Skocz do zawartości
IGNORED

Klub ateistów Audio-Voodoo


Gość StaryM

Rekomendowane odpowiedzi

Ta, wymienić kino domowe Onkyo na Denona :)

 

Czemu nie, jeśli będzie z tego więcej radości! Wtedy nawet Śmierć w Wenecji będzie cudowną sensacją. A, że Onkyo i Denon nie pachną audiofilsko... Na to też leje. Przerobię sobie włącznik w Denonie tak, żeby był pod lewą tylną nóżką, wyrzucę pilota i już będzie audiofilsko.

 

Zmieniając parametry felg w aucie, przestawiając je ze stalowych na aluminiowe nie zmienimy wyczuwalnie parametrów auta, choć są lżejsze i subtelnie ulegnie zmianie położenie środka ciężkosci całego auta.

 

Jeżeli masz taką samą wiedzę o audio jak o tych nieszczęsnych felgach to lepiej nic nie pisz. Położenie środka ciężkości.... Hahahaha.... A potem taki jeden z drugim piszą że kabli nie słychać.

 

Zmiana felg ze stalowych na aluminiowe ma znaczny wpływ na komfort jazdy. Na plus jak i na minus... Pomijając względy estetyczne felgi ze stopów lekkich to mniejsza masa nieresorowana w pojeździe, co wpływa istotnie na żywotność zawieszenia i komfort podróżowania.

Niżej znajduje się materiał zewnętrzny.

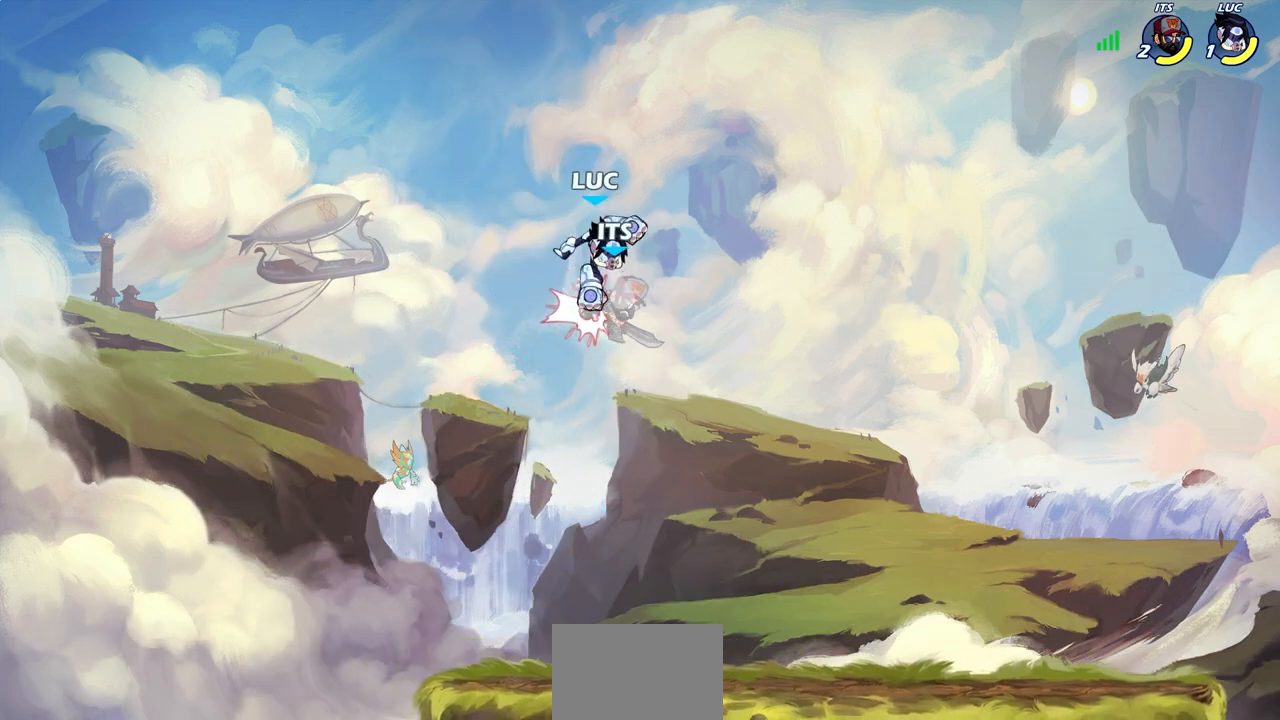
{"buttons": [], "left_stick": "down-right", "right_stick": "center", "events": [[500, "left_stick", "down-right"]]}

W skrócie - im cięższe koło tym mniejszy komfort i słabsze przyspieszenie.

 

Rozmiar felg a raczej całego koła też ma znaczenie. Ma wpływ na prędkość oraz przyśpieszenie samochodu. Szerokość ma wpływ na spalanie.

 

Tak samo wiele właściwości fizycznych wpływa na kabel sieciowy. Jeżeli ktoś pisze że nie mają one wpływu na dźwięk jest ignorantem.

Gość StaryM

(Konto usunięte)

Jedyne co mi przychodzi do głowy to zwyczajnie sfrustrowana zazdrość

Drogi kolego - niewiele ci przychodzi do głowy i zawsze to samo. Może twoja głowa po prostu nie znajduje się na zwyczajowym szlaku żadnych myśli?

 

 

Tak samo wiele właściwości fizycznych wpływa na kabel sieciowy. Jeżeli ktoś pisze że nie mają one wpływu na dźwięk jest ignorantem.

A jeśli ktoś pisze, że słyszy te właściwości fizyczne kabli w swoim audio, to jest nawiedzonym religijnym szamanem.

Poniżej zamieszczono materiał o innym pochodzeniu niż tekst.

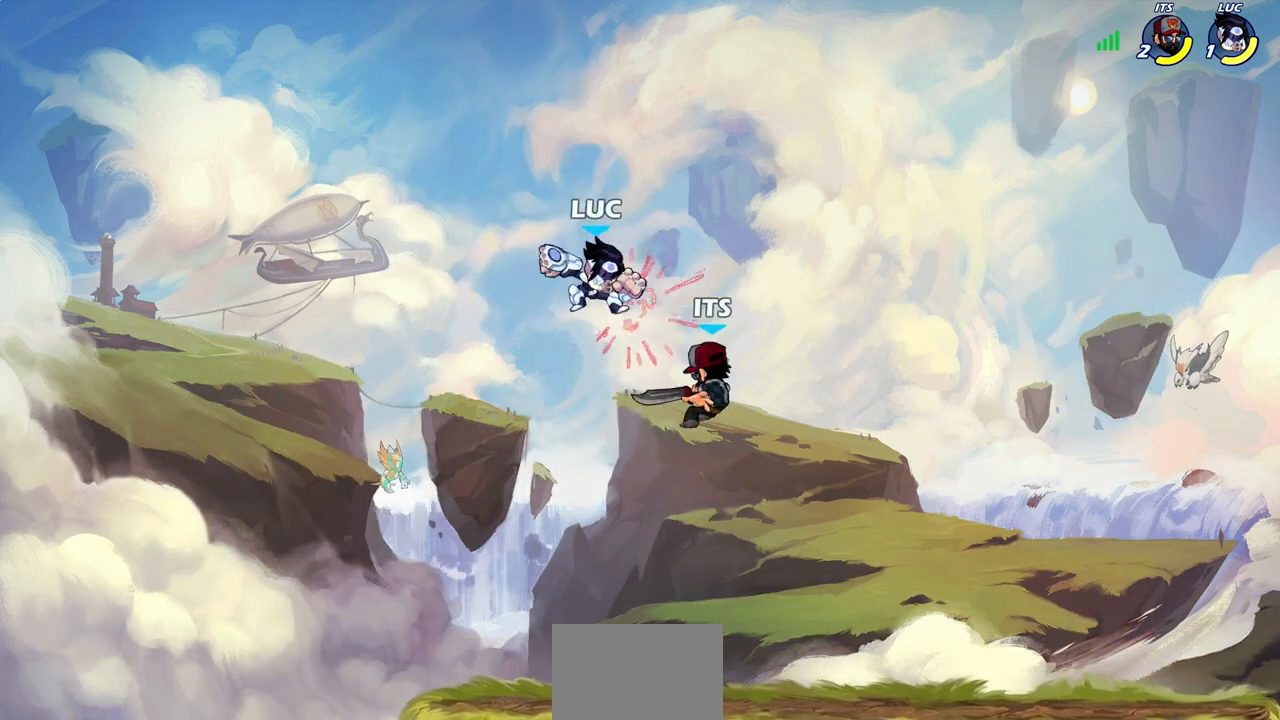
{"buttons": [], "left_stick": "right", "right_stick": "center", "events": [[83, "R1", "down"], [133, "R1", "up"], [200, "left_stick", "center"], [483, "left_stick", "right"]]}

Jeżeli masz taką samą wiedzę o audio jak o tych nieszczęsnych felgach to lepiej nic nie pisz. Położenie środka ciężkości.... Hahahaha.... A potem taki jeden z drugim piszą że kabli nie słychać.

 

Fakt, felgi masa nieresorowana, potraktowałem auto jako całą bryłę. Jednak wciąż nie ma przełożenia felgi-kable. Mogę napisaś, że felgi służą do ogrzewania kierowcy i wcale to nie oznacza, że słychać kable.

Ktoś kiedyś już tak "szafował" stwierdzeniami - Torquemada.

Później za niego "Wszyscy" się wstydzili, niektórzy nawet przeprosili..

 

Umówmy się na jakieś wspólne odsłuchy - na spokojnie - OK?

 

pzdr

 

Wu

" Ludzie bardziej dbają o swoją dumę niż o to, co jest prawdą." - T. Pratchett/S. Baxter

Gość StaryM

(Konto usunięte)

Tak sobie ostatnio czytuję kilka wątków. I popatrzmy co się dzieje. W jednym gość pyta o wzmacniacze lampowe z półki do mniej więcej 2500. Za chwile pojawia się guru SzuB z kolegami i zaczynają dyskutować o lampach w cenach przekraczających ten pułap kilkakrotnie. Nawijają o japońskim Lebenie, którego najtańsza wersja kosztuje 10 kawałków. To ja się pytam po jakiego grzyba? Jakie swoje kompleksy leczą tymi Lebenami i czego protezą jest ten hi-end?

Wziąłem udział w wątku o Yaqinach, bowiem ten wzmacniacz mam właśnie w domu i testuję, to się odzywa nasz super specjalista od srebrnych kabli w miedzianych rurkach składanych w angielskiej piwnicy. I po raz kolejny oświadcza, że Yaqiny są do kitu i "kupcie sobie porządne wzmacniacze". Kto go psia mać pytał o zdanie? Mal lepszy wzmacniacz to dobrze i niech się cieszy. W tym wątku ludzie dyskutują o Yaqinach. Jaki kompleks leczy pan Arek? Czego i komu zazdrości?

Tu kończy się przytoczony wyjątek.